What you need to do: In the reply, give back exactly the lines from the one with "thumb cmc: (156, 110)" through the last line of the records, without pictures.

Data:
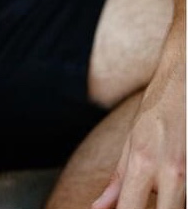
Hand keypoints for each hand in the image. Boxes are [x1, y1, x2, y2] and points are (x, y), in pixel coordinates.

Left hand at [92, 40, 184, 208]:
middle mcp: (170, 171)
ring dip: (167, 201)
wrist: (184, 82)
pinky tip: (172, 181)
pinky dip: (179, 193)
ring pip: (177, 205)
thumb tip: (98, 208)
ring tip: (158, 180)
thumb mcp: (131, 141)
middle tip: (142, 199)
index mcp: (143, 162)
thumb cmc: (156, 110)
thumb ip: (118, 180)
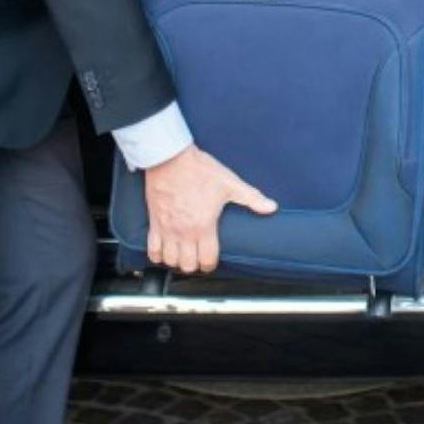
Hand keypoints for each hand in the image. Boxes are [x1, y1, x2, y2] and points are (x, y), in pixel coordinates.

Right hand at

Reply to the task:
thumb cmc: (156, 110)
thumb ip: (118, 180)
Hand keypoints for each hand in the image. Boxes are [x1, y1, x2, y2] and points are (x, y), in pixel coordinates.

Right hand at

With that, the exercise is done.